Nonlinear post-flutter behavior and self-excited force model of a twin-side-girder bridge deck

Abstract

The nonlinear aeroelastic behavior of a typical bluff bridge section, i.e., open twin-side-girder bridge deck, was investigated through a series of spring-suspended sectional model (SSSM) tests in the post-flutter state. When the reduced wind speed exceeded linear aeroelastic limits, the sectional model underwent significant limit cycle oscillation (LCO) characterized by a quasi-harmonic torsional vibration with slight heave-torsion coupling effect. The stable amplitudes of post-flutter LCOs increased in a roughly linear way with reduced wind speed. The nonlinear self-excited force (NSEF) was measured by a novel force measurement technique and validated by comparing the calculated post-flutter responses with experiments. The measured NSEF contained significant 2nd and 3rd order nonlinear harmonic components.
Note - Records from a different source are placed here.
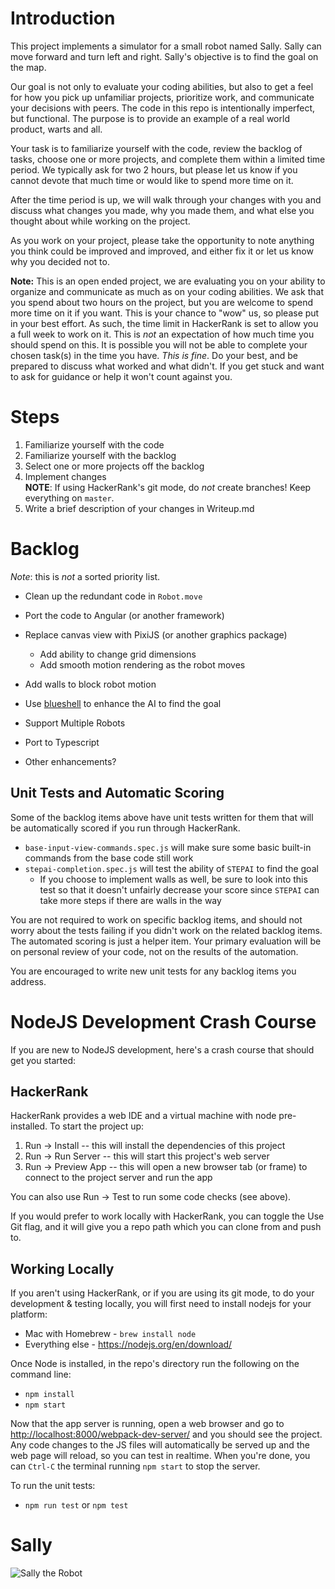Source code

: # Introduction

This project implements a simulator for a small robot named Sally. Sally can
move forward and turn left and right. Sally's objective is to find the goal on
the map.

Our goal is not only to evaluate your coding abilities, but also to get a feel
for how you pick up unfamiliar projects, prioritize work, and communicate your
decisions with peers. The code in this repo is intentionally imperfect, but
functional. The purpose is to provide an example of a real world product, warts
and all.

Your task is to familiarize yourself with the code, review the backlog of tasks,
choose one or more projects, and complete them within a limited time period. We
typically ask for two 2 hours, but please let us know if you cannot devote that
much time or would like to spend more time on it.

After the time period is up, we will walk through your changes with you and
discuss what changes you made, why you made them, and what else you thought
about while working on the project.

As you work on your project, please take the opportunity to note anything you
think could be improved and improved, and either fix it or let us know why you
decided not to.

**Note:** This is an open ended project, we are evaluating you on your ability
to organize and communicate as much as on your coding abilities. We ask that you
spend about two hours on the project, but you are welcome to spend more time on
it if you want. This is your chance to "wow" us, so please put in your best
effort. As such, the time limit in HackerRank is set to allow you a full week to
work on it. This is _not_ an expectation of how much time you should spend on
this. It is possible you will not be able to complete your chosen task(s) in the
time you have. _This is fine_. Do your best, and be prepared to discuss what
worked and what didn't. If you get stuck and want to ask for guidance or help it
won't count against you.

# Steps

1. Familiarize yourself with the code
2. Familiarize yourself with the backlog
3. Select one or more projects off the backlog
4. Implement changes\
   **NOTE**: If using HackerRank's git mode, do _not_
   create branches! Keep everything on `master`.
5. Write a brief description of your changes in Writeup.md

# Backlog

_Note_: this is _not_ a sorted priority list.

- Clean up the redundant code in `Robot.move`
- Port the code to Angular (or another framework)
- Replace canvas view with PixiJS (or another graphics package)
  - Add ability to change grid dimensions
  - Add smooth motion rendering as the robot moves
- Add walls to block robot motion

- Use [blueshell](https://www.npmjs.com/package/blueshell) to enhance the AI to find the goal
- Support Multiple Robots
- Port to Typescript
- Other enhancements?

## Unit Tests and Automatic Scoring

Some of the backlog items above have unit tests written for them that will be
automatically scored if you run through HackerRank.

- `base-input-view-commands.spec.js` will make sure some basic built-in commands
  from the base code still work
- `stepai-completion.spec.js` will test the ability of `STEPAI` to find the goal
  - If you choose to implement walls as well, be sure to look into this test so
    that it doesn't unfairly decrease your score since `STEPAI` can take more
    steps if there are walls in the way

You are not required to work on specific backlog items, and should not worry
about the tests failing if you didn't work on the related backlog items. The
automated scoring is just a helper item. Your primary evaluation will be on
personal review of your code, not on the results of the automation.

You are encouraged to write new unit tests for any backlog items you address.

# NodeJS Development Crash Course

If you are new to NodeJS development, here's a crash course that should get you started:

## HackerRank

HackerRank provides a web IDE and a virtual machine with node pre-installed. To
start the project up:

1. Run -> Install -- this will install the dependencies of this project
2. Run -> Run Server -- this will start this project's web server
3. Run -> Preview App -- this will open a new browser tab (or frame) to connect
    to the project server and run the app

You can also use Run -> Test to run some code checks (see above).

If you would prefer to work locally with HackerRank, you can toggle the Use Git
flag, and it will give you a repo path which you can clone from and push to.

## Working Locally

If you aren't using HackerRank, or if you are using its git mode, to do your
development & testing locally, you will first need to install nodejs for your
platform:

- Mac with Homebrew - `brew install node`
- Everything else - <https://nodejs.org/en/download/>

Once Node is installed, in the repo's directory run the following on the command
line:

- `npm install`
- `npm start`

Now that the app server is running, open a web browser and go to
<http://localhost:8000/webpack-dev-server/> and you should see the project. Any
code changes to the JS files will automatically be served up and the web page
will reload, so you can test in realtime. When you're done, you can `Ctrl-C` the
terminal running `npm start` to stop the server.

To run the unit tests:

- `npm run test` or `npm test`

# Sally

![Sally the Robot](https://robohash.org/sally?raw=true)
Based on the measured NSEF signals and equivalent energy principle, a NSEF model suitable for large amplitude of vibration was proposed and then verified by comparing its predicted response with experimental results. The identified aerodynamic parameters further indicated that the mechanism of post-flutter LCOs was due to the negative aerodynamic damping provided by the linear term as an energy source to drive the growth of vibration amplitude and the nonlinear positive aerodynamic damping provided by the 3rd order angular velocity term as a stabilizing factor of self-limitation phenomenon.